**Action item:** Write out exactly the lines from the start of the entries through the one that contains "首先您需要下载G18软件安装包，安装包分安装版和压缩版", including both.

|---|

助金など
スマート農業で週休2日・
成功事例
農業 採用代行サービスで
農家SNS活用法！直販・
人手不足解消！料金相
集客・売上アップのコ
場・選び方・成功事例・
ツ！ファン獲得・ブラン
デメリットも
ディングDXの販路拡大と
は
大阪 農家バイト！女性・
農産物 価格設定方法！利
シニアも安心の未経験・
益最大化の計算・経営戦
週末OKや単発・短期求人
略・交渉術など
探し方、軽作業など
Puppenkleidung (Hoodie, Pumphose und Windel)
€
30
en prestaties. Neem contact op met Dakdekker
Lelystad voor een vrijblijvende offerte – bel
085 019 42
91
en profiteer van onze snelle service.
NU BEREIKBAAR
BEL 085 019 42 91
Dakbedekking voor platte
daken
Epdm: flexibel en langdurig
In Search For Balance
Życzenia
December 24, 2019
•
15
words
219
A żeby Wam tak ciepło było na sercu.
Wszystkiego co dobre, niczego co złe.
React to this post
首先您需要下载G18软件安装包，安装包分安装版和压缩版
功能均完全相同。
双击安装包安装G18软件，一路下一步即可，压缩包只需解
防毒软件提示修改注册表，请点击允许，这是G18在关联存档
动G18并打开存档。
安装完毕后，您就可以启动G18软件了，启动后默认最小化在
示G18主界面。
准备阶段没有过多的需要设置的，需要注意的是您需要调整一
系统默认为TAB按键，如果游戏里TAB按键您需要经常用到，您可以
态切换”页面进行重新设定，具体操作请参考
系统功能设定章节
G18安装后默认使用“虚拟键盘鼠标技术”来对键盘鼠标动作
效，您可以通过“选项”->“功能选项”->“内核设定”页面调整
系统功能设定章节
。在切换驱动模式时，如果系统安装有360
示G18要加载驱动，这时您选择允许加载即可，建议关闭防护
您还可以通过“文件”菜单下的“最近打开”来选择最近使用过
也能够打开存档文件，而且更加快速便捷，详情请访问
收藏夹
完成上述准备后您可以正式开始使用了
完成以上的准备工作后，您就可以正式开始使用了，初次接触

|---|

**Finished exercise:**
助金など
スマート農業で週休2日・
成功事例
農業 採用代行サービスで
農家SNS活用法！直販・
人手不足解消！料金相
集客・売上アップのコ
場・選び方・成功事例・
ツ！ファン獲得・ブラン
デメリットも
ディングDXの販路拡大と
は
大阪 農家バイト！女性・
農産物 価格設定方法！利
シニアも安心の未経験・
益最大化の計算・経営戦
週末OKや単発・短期求人
略・交渉術など
探し方、軽作業など
Puppenkleidung (Hoodie, Pumphose und Windel)
€
30
en prestaties. Neem contact op met Dakdekker
Lelystad voor een vrijblijvende offerte – bel
085 019 42
91
en profiteer van onze snelle service.
NU BEREIKBAAR
BEL 085 019 42 91
Dakbedekking voor platte
daken
Epdm: flexibel en langdurig
In Search For Balance
Życzenia
December 24, 2019
•
15
words
219
A żeby Wam tak ciepło było na sercu.
Wszystkiego co dobre, niczego co złe.
React to this post
首先您需要下载G18软件安装包，安装包分安装版和压缩版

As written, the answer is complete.